Robust covariance matrix estimation: sandwich 3.0-0, web page, JSS paper

Version 3.0-0 of the R package 'sandwich' for robust covariance matrix estimation (HC, HAC, clustered, panel, and bootstrap) is now available from CRAN, accompanied by a new web page and a paper in the Journal of Statistical Software (JSS).

CRAN release of version 3.0-0

The sandwich package provides model-robust covariance matrix estimators for cross-sectional, time series, clustered, panel, and longitudinal data. The implementation is modular due to an object-oriented design with support for many model objects, including: lm, glm, survreg, coxph, mlogit, polr, hurdle, zeroinfl, and beyond.

The release of version 3.0-0 on CRAN (Comprehensive R Archive Network) completes the substantial updates and improvements started in the 2.4-x and 2.5-x releases: especially clustered, panel, and bootstrap covariances.
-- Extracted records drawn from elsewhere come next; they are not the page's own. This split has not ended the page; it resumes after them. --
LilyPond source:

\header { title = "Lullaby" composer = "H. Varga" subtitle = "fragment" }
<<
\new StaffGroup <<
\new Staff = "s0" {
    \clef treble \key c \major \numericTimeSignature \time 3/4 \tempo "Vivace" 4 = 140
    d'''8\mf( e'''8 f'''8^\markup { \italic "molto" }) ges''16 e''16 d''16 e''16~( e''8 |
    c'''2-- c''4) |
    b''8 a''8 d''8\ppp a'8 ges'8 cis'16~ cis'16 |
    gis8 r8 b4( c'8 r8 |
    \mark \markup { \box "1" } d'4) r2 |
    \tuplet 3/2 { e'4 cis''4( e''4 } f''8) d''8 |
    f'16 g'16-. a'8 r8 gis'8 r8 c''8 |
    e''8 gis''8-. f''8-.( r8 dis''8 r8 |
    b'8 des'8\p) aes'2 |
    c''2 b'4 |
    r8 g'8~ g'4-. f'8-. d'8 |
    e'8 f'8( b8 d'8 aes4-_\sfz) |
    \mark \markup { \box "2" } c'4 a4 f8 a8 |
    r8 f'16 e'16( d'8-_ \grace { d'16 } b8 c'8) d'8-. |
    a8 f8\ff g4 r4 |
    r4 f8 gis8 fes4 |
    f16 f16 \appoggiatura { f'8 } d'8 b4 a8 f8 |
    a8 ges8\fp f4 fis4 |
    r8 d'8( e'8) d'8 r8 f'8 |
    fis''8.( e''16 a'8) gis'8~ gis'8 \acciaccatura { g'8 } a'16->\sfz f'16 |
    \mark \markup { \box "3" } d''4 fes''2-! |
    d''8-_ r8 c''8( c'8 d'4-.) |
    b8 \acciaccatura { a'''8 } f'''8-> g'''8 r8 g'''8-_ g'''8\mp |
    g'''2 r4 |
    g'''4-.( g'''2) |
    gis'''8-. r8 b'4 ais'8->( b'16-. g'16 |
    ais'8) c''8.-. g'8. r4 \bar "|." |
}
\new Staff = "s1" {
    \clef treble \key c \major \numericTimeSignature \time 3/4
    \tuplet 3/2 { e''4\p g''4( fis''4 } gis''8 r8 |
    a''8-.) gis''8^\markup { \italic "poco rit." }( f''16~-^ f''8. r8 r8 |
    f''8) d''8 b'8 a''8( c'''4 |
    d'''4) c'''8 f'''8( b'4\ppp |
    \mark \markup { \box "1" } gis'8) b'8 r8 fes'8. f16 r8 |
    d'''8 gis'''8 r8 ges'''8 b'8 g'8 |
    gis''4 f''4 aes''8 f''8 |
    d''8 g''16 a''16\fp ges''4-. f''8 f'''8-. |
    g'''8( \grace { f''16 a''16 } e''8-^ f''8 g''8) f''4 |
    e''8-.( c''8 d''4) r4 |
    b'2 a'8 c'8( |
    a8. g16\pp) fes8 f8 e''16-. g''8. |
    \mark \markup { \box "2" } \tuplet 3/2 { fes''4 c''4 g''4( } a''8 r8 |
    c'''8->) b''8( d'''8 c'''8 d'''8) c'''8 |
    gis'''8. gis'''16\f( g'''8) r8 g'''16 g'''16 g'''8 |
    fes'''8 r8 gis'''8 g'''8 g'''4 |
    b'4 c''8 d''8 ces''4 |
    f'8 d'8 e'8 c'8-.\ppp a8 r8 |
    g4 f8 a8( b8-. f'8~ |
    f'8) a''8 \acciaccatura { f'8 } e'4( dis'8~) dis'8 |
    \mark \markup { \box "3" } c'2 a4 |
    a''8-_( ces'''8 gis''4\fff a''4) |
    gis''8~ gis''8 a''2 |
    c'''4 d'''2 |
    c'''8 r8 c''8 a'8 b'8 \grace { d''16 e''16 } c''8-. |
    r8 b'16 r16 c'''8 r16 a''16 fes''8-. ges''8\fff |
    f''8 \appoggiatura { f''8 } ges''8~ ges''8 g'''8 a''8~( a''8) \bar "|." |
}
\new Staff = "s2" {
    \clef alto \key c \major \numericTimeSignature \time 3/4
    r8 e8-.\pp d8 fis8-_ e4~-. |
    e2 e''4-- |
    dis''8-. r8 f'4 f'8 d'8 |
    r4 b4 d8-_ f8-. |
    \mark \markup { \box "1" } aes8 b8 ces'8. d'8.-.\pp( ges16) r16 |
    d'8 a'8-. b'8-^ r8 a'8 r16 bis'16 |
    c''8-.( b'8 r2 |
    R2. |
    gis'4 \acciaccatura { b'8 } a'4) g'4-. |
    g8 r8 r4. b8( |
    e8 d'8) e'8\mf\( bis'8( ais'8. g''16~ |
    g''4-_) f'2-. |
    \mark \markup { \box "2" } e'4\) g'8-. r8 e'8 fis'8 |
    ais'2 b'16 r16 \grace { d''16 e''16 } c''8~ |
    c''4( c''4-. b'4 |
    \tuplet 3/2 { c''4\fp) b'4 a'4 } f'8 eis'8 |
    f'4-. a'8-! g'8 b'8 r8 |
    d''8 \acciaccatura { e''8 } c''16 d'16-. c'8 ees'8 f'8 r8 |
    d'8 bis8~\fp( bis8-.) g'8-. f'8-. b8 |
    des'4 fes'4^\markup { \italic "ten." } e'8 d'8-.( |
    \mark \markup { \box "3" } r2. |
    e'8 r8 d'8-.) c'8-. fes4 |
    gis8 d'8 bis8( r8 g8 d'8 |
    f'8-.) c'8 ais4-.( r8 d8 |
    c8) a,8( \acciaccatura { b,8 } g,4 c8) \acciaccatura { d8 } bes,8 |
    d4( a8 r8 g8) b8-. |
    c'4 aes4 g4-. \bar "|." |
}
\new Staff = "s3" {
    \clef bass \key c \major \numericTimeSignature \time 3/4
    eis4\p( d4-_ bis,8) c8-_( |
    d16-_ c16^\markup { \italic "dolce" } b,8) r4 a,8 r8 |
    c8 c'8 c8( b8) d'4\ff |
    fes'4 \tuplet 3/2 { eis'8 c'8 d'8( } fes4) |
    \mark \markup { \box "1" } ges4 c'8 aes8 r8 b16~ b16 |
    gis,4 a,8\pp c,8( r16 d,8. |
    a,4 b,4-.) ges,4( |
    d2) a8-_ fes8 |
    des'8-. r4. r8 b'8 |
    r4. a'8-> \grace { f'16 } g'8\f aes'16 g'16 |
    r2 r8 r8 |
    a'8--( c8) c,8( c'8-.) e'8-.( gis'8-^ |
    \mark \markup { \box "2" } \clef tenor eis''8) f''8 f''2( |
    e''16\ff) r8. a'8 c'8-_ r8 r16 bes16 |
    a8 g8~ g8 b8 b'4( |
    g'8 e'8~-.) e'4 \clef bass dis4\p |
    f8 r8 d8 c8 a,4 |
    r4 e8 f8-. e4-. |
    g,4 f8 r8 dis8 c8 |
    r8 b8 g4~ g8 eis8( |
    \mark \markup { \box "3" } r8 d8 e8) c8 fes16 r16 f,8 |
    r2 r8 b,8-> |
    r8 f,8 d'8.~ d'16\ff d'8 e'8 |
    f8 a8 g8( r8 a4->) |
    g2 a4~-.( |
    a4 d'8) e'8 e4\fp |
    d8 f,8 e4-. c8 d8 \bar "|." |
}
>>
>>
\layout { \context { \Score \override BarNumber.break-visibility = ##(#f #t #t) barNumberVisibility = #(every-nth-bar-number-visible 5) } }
In addition to the new pkgdown web page and paper in the Journal of Statistical Software (JSS), described below, the new release includes some smaller improvements in: some equations in the vignettes (suggested by Bettina Grün and Yves Croissant), the kernel weights function kweights() (suggested by Christoph Hanck), in the formula handling (suggested by David Hugh-Jones), in the bread() method for weighted mlm objects (suggested by James Pustejovsky). The full list of changes can be seen in the package’s NEWS.

New web page

The package comes with a dedicated pkgdown website on R-Forge now: This includes a nice logo, kindly provided by Reto Stauffer.

New sandwich logo

The web page essentially uses the previous content of the package (documentation, vignettes, NEWS) but also adds a nice overview of the package to help new users to “Get started”.

JSS paper

Zeileis A, Köll S, Graham N (2020). “Various Versatile Variances: An Object-Oriented Implementation of Clustered Covariances in R.” Journal of Statistical Software, 95(1), 1-36. doi:10.18637/jss.v095.i01.

Clustered covariances or clustered standard errors are very widely used to account for correlated or clustered data, especially in economics, political sciences, and other social sciences. They are employed to adjust the inference following estimation of a standard least-squares regression or generalized linear model estimated by maximum likelihood. Although many publications just refer to ``the’’ clustered standard errors, there is a surprisingly wide variety of clustered covariances, particularly due to different flavors of bias corrections. Furthermore, while the linear regression model is certainly the most important application case, the same strategies can be employed in more general models (e.g., for zero-inflated, censored, or limited responses).

In R, functions for covariances in clustered or panel models have been somewhat scattered or available only for certain modeling functions, notably the (generalized) linear regression model. In contrast, an object-oriented approach to “robust” covariance matrix estimation - applicable beyond lm() and glm() - is available in the sandwich package but has been limited to the case of cross-section or time series data. Starting with sandwich 2.4.0, this shortcoming has been corrected: Based on methods for two generic functions (estfun() and bread()), clustered and panel covariances are provided in vcovCL(), vcovPL(), and vcovPC(). Moreover, clustered bootstrap covariances are provided in vcovBS(), using model update() on bootstrap samples. These are directly applicable to models from packages including MASS, pscl, countreg, and betareg, among many others. Some empirical illustrations are provided as well as an assessment of the methods’ performance in a simulation study.